KEYSTONE/EPA EFE/LUIS EDUARDO NORIEGA

(sda-ats)

La Colombie votait dimanche pour des élections législatives. La droite, opposée à l'accord de paix avec les Farc, part favorite, mais les ex-guérilleros participent aussi au scrutin, pour la première fois en plus de 50 ans de conflit armé.

Le scrutin, qui s'est ouvert à 08h00 (14h00 suisses), devrait se dérouler dans le silence des fusils: désarmées, les Forces armées révolutionnaires de Colombie (Farc) ont quitté la jungle pour l'arène politique et l'Armée de libération nationale (ELN, guévariste), dernière guérilla active, observe un cessez-le-feu unilatéral pour l'occasion.

Le président Juan Manuel Santos a qualifié cette journée électorale d'"historique". "Ces élections sont très spéciales. C'est la première fois, en plus d'un demi-siècle, que les Farc, au lieu de saboter les élections y participent", a-t-il dit, en ajoutant que l'ELN "a jusqu'à maintenant respecté" la trêve annoncée jusqu'à mardi.

Retrait de Timochenko

L'accord de paix qu'il a signé en novembre 2016 avec les Farc garantit dix des 280 sièges du prochain Congrès à l'ancienne guérilla marxiste, devenue la Force alternative révolutionnaire commune, sous le même acronyme.

Mais le nouveau parti à la rose rouge s'est retiré de la course à la présidence: son chef et candidat Rodrigo Londoño, alias Timochenko, a subi un pontage coronarien mercredi suite à un infarctus.
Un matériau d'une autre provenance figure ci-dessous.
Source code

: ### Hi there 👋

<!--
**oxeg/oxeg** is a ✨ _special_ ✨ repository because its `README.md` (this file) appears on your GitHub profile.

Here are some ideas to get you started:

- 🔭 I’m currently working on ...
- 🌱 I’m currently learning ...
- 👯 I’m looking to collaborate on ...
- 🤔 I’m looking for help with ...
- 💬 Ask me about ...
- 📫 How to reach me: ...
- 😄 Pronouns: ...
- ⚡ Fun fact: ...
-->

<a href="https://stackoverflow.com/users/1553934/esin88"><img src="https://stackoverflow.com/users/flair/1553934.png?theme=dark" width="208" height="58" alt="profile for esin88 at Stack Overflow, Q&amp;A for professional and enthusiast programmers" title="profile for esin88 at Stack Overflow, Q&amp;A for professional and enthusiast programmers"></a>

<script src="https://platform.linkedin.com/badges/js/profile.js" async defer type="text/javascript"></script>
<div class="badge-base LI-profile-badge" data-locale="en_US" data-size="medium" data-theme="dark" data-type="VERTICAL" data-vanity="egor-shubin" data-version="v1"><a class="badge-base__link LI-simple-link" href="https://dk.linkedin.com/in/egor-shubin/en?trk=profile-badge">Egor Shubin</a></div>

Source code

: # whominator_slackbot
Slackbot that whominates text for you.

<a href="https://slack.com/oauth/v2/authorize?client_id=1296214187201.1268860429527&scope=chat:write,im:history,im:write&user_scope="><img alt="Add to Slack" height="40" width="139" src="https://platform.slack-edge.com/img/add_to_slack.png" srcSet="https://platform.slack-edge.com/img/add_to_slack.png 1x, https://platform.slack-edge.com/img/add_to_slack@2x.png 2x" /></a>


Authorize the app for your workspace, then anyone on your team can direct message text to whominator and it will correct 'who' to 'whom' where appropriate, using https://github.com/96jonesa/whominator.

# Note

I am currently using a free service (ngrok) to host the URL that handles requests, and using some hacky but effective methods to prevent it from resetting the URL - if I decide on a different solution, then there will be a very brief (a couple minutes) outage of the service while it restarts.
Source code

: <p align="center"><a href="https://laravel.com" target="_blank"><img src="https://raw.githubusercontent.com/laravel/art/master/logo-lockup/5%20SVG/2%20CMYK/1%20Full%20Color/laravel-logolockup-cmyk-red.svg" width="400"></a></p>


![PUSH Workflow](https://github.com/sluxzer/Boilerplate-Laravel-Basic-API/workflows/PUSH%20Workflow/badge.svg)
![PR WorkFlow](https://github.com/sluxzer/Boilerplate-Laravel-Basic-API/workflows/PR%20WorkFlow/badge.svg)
Crédité de seulement 1% d'opinions favorables, il était bon dernier dans les sondages.

Plus de 36 millions d'électeurs étaient appelés à élire leurs députés et sénateurs parmi quelque 2700 candidats, jusqu'à 16h00 (22h00 suisses), à l'issue d'une campagne marquée par des violences contre la Farc, qui a annulé tout meeting public.

La droite favorite

Dans un pays où l'abstention flirte avec les 60% et où la gauche est divisée, la droite dure pourrait emporter la majorité absolue au Parlement et peser sur la prochaine présidentielle.

Les sondages prédisent un triomphe législatif du sénateur et ex-président Alvaro Uribe et de son parti, le Centre démocratique (CD), ainsi que d'autres mouvements opposés à l'accord de paix qui a polarisé le pays.
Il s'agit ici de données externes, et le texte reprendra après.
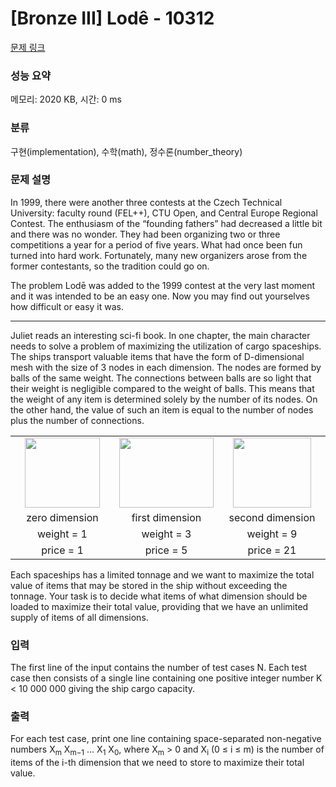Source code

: # [Bronze III] Lodê - 10312 

[문제 링크](https://www.acmicpc.net/problem/10312) 

### 성능 요약

메모리: 2020 KB, 시간: 0 ms

### 분류

구현(implementation), 수학(math), 정수론(number_theory)

### 문제 설명

<p>In 1999, there were another three contests at the Czech Technical University: faculty round (FEL++), CTU Open, and Central Europe Regional Contest. The enthusiasm of the “founding fathers” had decreased a little bit and there was no wonder. They had been organizing two or three competitions a year for a period of five years. What had once been fun turned into hard work. Fortunately, many new organizers arose from the former contestants, so the tradition could go on.</p>

<p>The problem Lodē was added to the 1999 contest at the very last moment and it was intended to be an easy one. Now you may find out yourselves how difficult or easy it was.</p>

<hr>
<p>Juliet reads an interesting sci-fi book. In one chapter, the main character needs to solve a problem of maximizing the utilization of cargo spaceships. The ships transport valuable items that have the form of D-dimensional mesh with the size of 3 nodes in each dimension. The nodes are formed by balls of the same weight. The connections between balls are so light that their weight is negligible compared to the weight of balls. This means that the weight of any item is determined solely by the number of its nodes. On the other hand, the value of such an item is equal to the number of nodes plus the number of connections.</p>

<table class="table" style="width:100%">
	<tbody>
		<tr>
			<td style="width: 33%; text-align: center;"><img alt="" src="https://www.acmicpc.net/upload/images2/lode1.png" style="height:112px; width:120px"></td>
			<td style="width: 33%; text-align: center;"><img alt="" src="https://www.acmicpc.net/upload/images2/lode2.png" style="height:112px; width:151px"></td>
			<td style="width: 34%; text-align: center;"><img alt="" src="https://www.acmicpc.net/upload/images2/lode3.png" style="height:112px; width:125px"></td>
		</tr>
		<tr>
			<td style="text-align: center;">zero dimension</td>
			<td style="text-align: center;">first dimension</td>
			<td style="text-align: center;">second dimension</td>
		</tr>
		<tr>
			<td style="text-align: center;">weight = 1</td>
			<td style="text-align: center;">weight = 3</td>
			<td style="text-align: center;">weight = 9</td>
		</tr>
		<tr>
			<td style="text-align: center;">price = 1</td>
			<td style="text-align: center;">price = 5</td>
			<td style="text-align: center;">price = 21</td>
		</tr>
	</tbody>
</table>

<p>Each spaceships has a limited tonnage and we want to maximize the total value of items that may be stored in the ship without exceeding the tonnage. Your task is to decide what items of what dimension should be loaded to maximize their total value, providing that we have an unlimited supply of items of all dimensions.</p>

### 입력 

 <p>The first line of the input contains the number of test cases N. Each test case then consists of a single line containing one positive integer number K < 10 000 000 giving the ship cargo capacity.</p>

### 출력 

 <p>For each test case, print one line containing space-separated non-negative numbers X<sub>m</sub> X<sub>m−1</sub> ... X<sub>1</sub> X<sub>0</sub>, where X<sub>m</sub> > 0 and X<sub>i</sub> (0 ≤ i ≤ m) is the number of items of the i-th dimension that we need to store to maximize their total value.</p>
L'avenir de la paix en jeu

La droite pourra toutefois difficilement tenir sa promesse de jeter aux orties ce texte, dont un point majeur, le désarmement des 7000 guérilleros des Farc, est effectif.

Mais elle pourrait bloquer la mise en oeuvre du reste du pacte, dont la réforme agraire et la justice spéciale de paix. Les ex-rebelles doivent avouer leurs crimes, dédommager les victimes et les repentis pourront bénéficier de peines alternatives à la prison, ce qu'elle rejette.
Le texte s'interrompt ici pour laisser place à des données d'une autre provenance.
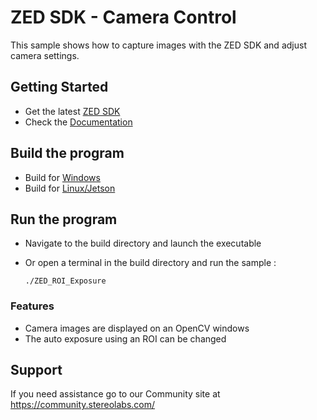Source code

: # ZED SDK - Camera Control

This sample shows how to capture images with the ZED SDK and adjust camera settings.

## Getting Started
 - Get the latest [ZED SDK](https://www.stereolabs.com/developers/release/)
 - Check the [Documentation](https://www.stereolabs.com/docs/)

## Build the program
 - Build for [Windows](https://www.stereolabs.com/docs/app-development/cpp/windows/)
 - Build for [Linux/Jetson](https://www.stereolabs.com/docs/app-development/cpp/linux/)

## Run the program
- Navigate to the build directory and launch the executable
- Or open a terminal in the build directory and run the sample :

      ./ZED_ROI_Exposure

### Features

 - Camera images are displayed on an OpenCV windows
 - The auto exposure using an ROI can be changed


## Support
If you need assistance go to our Community site at https://community.stereolabs.com/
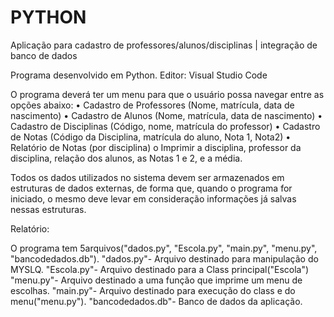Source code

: # PYTHON
Aplicação para cadastro de professores/alunos/disciplinas | integração de banco de dados

Programa desenvolvido em Python.
Editor: Visual Studio Code

O programa deverá ter um menu para que o usuário possa navegar entre as
opções abaixo:
• Cadastro de Professores (Nome, matrícula, data de nascimento) 
• Cadastro de Alunos (Nome, matrícula, data de nascimento) 
• Cadastro de Disciplinas (Código, nome, matrícula do professor) 
• Cadastro de Notas (Código da Disciplina, matrícula do aluno, Nota 1, Nota2)
• Relatório de Notas (por disciplina) 
o Imprimir a disciplina, professor da disciplina, relação dos alunos, as Notas 1 e 2, e a média.

Todos os dados utilizados no sistema devem ser armazenados em estruturas de
dados externas, de forma que, quando o programa for iniciado, o
mesmo deve levar em consideração informações já salvas nessas estruturas.

Relatório: 

O programa tem 5arquivos("dados.py", "Escola.py", "main.py", "menu.py", "bancodedados.db").
"dados.py"- Arquivo destinado para manipulação do MYSLQ.
"Escola.py"- Arquivo destinado para a Class principal("Escola")
"menu.py"- Arquivo destinado a uma função que imprime um menu de escolhas.
"main.py"- Arquivo destinado para execução do class e do menu("menu.py").
"bancodedados.db"- Banco de dados da aplicação.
"Le seul fait de ne pas appliquer ce qui a été signé serait suffisant pour que cet accord reste sans effet", a déclaré l'expert du conflit et du processus de paix, Frédéric Massé, de l'université Externado.

La droite pourrait aussi remporter la présidence, prévue les 27 mai et 17 juin, et retarder les pourparlers de paix avec l'ELN. Les négociations ont été gelées en février par le gouvernement suite à des attentats meurtriers de cette guérilla d'environ 1500 combattants.

Le président Santos, élu en 2010 et qui quittera le pouvoir le 7 août, entendait parvenir à une "paix complète" en signant avec l'ELN. Il ne peut se représenter après deux mandats et sa majorité de centre-droit s'est délitée au fil de scandales de corruption.

Primaires

Ce dimanche ont lieu aussi les primaires des deux grandes tendances pour désigner leurs candidats présidentiels. A droite, le sénateur Ivan Duque (CD), est favori. A gauche, l'ancien maire de Bogota Gustavo Petro, ex-guérillero du M-19 dissous, devrait s'imposer. Avec l'ancien maire centriste de Medellin Sergio Fajardo, ils sont en tête des sondages.

Si Ivan Duque est élu, il aura l'appui du Parlement, mais sa majorité devra accepter d'y croiser d'anciens rebelles. Si M. Petro l'emporte, il deviendra le premier ex-guérillero à diriger le pays et le premier président de gauche de l'histoire de la Colombie. Mais avec le handicap d'un Congrès dominé par la droite.